Source records:
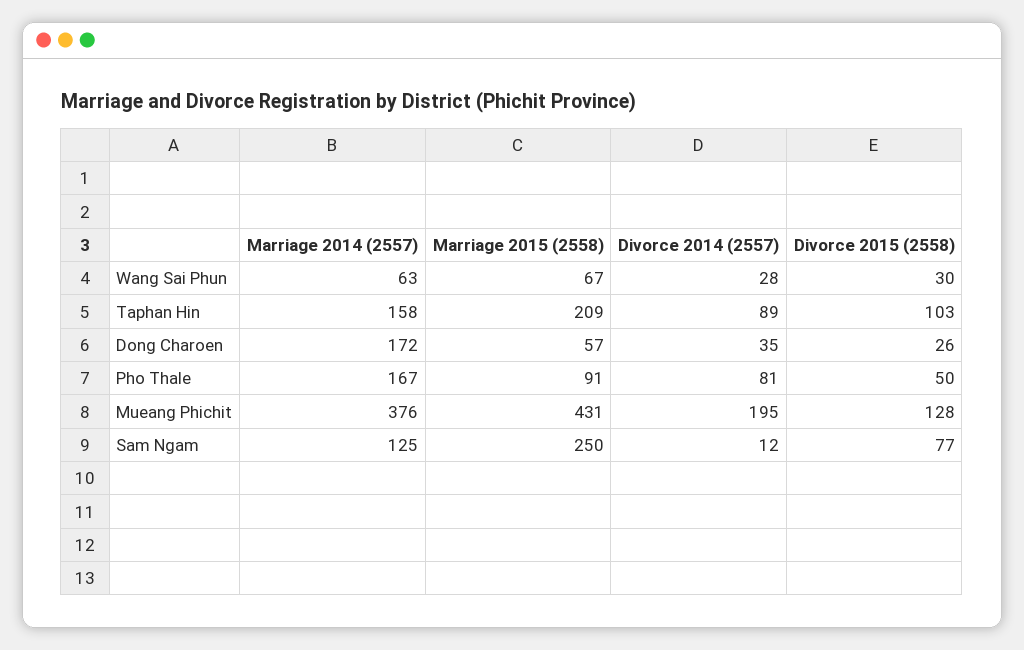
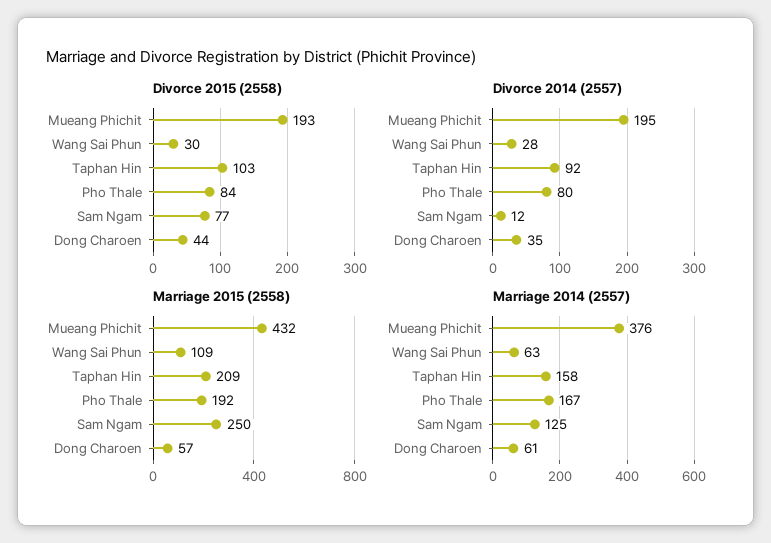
  {
    "Marriage 2014 (2557)": {
      "Wang Sai Phun": 63,
      "Taphan Hin": 158,
-     "Dong Charoen": 172,
+     "Dong Charoen": 61,
      "Pho Thale": 167,
      "Mueang Phichit": 376,
      "Sam Ngam": 125
    },
    "Marriage 2015 (2558)": {
-     "Wang Sai Phun": 67,
+     "Wang Sai Phun": 109,
      "Taphan Hin": 209,
      "Dong Charoen": 57,
-     "Pho Thale": 91,
+     "Pho Thale": 192,
-     "Mueang Phichit": 431,
+     "Mueang Phichit": 432,
      "Sam Ngam": 250
    },
    "Divorce 2014 (2557)": {
      "Wang Sai Phun": 28,
-     "Taphan Hin": 89,
+     "Taphan Hin": 92,
      "Dong Charoen": 35,
-     "Pho Thale": 81,
+     "Pho Thale": 80,
      "Mueang Phichit": 195,
      "Sam Ngam": 12
    },
    "Divorce 2015 (2558)": {
      "Wang Sai Phun": 30,
      "Taphan Hin": 103,
-     "Dong Charoen": 26,
+     "Dong Charoen": 44,
-     "Pho Thale": 50,
+     "Pho Thale": 84,
-     "Mueang Phichit": 128,
+     "Mueang Phichit": 193,
      "Sam Ngam": 77
    }
  }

◆ **Exercise directions**
For the data above, state only how many lines include the word "Divorce".

◆ **Answer box**
2